The dosage ratio of the bromoacetic acid, the N, N-dimethylformamide, the phosphorus oxychloride, the 50% fluoroboric acid, the methanol and the isopropanol is 100 g: 333.5 ml: 200 ml: 500 g: 200 ml: 1000 ml.

The dosage ratio of the borate to the ethanol to the hydroxylamine hydrochloride is 1 g: (5.317-5.714) ml: (0.385-0.392) g.

The temperature of the phosphorus oxychloride is not higher than 90 ℃.

The preparation method of the aluminum amalgam comprises the following steps of (1) adding an aluminum sheet and mercuric chloride into methanol, and then adding distilled water; (2) heating by a hair drier under stirring until a large amount of bubbles are generated; (3) the preparation is completed when the surface of the bright aluminum sheet becomes a rough surface; (4) the product was taken out and washed twice with ethanol.

The weight ratio of the aluminum sheet to the mercuric chloride is 1: 10.

The volume ratio of the aluminum sheet to the methanol to the distilled water is 1:20: 20.

The mercuric chloride may be replaced by mercurous chloride.

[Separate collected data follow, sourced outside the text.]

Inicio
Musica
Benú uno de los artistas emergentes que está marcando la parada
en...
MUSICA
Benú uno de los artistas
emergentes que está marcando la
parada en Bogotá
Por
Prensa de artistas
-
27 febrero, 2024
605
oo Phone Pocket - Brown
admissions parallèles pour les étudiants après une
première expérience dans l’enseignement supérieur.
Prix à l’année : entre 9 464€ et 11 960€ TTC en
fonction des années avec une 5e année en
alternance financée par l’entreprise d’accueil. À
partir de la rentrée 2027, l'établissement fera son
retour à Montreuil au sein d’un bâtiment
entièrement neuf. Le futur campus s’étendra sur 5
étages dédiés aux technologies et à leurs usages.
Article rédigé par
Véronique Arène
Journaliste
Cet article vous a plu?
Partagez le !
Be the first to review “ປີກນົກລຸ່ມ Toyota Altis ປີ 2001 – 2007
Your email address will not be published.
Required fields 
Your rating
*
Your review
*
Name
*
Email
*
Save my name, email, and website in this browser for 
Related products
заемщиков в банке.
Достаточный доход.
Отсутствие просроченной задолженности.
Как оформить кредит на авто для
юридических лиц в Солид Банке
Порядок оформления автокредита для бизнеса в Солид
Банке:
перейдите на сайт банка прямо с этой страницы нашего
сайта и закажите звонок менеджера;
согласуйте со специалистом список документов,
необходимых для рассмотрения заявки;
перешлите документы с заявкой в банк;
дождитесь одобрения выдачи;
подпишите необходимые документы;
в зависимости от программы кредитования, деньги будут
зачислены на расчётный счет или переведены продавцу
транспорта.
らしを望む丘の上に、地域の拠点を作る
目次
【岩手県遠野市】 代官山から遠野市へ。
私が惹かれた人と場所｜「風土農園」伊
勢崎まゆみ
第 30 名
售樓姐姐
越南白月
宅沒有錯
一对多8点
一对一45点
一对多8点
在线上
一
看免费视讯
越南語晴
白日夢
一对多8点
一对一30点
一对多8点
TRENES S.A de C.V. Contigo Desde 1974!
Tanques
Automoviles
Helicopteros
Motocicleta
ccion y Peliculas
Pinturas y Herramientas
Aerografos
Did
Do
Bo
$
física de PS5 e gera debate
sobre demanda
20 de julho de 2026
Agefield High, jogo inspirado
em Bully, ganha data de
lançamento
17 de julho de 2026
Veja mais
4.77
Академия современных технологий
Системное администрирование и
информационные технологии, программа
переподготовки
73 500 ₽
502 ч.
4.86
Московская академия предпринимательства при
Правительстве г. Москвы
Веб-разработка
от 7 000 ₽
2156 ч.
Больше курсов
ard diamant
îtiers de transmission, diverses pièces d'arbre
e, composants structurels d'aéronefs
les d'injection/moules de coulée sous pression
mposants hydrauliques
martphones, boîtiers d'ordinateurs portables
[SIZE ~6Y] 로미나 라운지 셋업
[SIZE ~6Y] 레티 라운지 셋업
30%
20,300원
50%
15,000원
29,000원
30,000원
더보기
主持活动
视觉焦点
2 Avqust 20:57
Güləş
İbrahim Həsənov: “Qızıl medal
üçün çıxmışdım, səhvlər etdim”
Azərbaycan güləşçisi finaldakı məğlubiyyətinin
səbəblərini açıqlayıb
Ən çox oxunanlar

The invention has the advantages that: the raw material synthesis difficulty is low, the purification process is simple, the synthesis method also has the advantages of simple and efficient operation and low raw material cost, and the synthesis route has the advantages of simple and convenient process and suitability for industrial mass production.

Drawings

FIG. 1 is a diagram of the synthetic pathway of the present invention;

FIG. 2 is a nuclear magnetic diagram of isoxazole 4-carbaldehyde oxime according to the present invention;

FIG. 3 is a nuclear magnetic diagram of 4-aminomethyl isoxazole according to the invention;

Detailed Description

In order to make the objects, technical solutions and advantages of the embodiments of the present invention clearer, the technical solutions in the embodiments of the present invention will be clearly and completely described below with reference to the drawings in the embodiments of the present invention, and it is obvious that the described embodiments are some, but not all, embodiments of the present invention. All other embodiments, which can be derived by a person skilled in the art from the embodiments given herein without making any creative effort, shall fall within the protection scope of the present invention.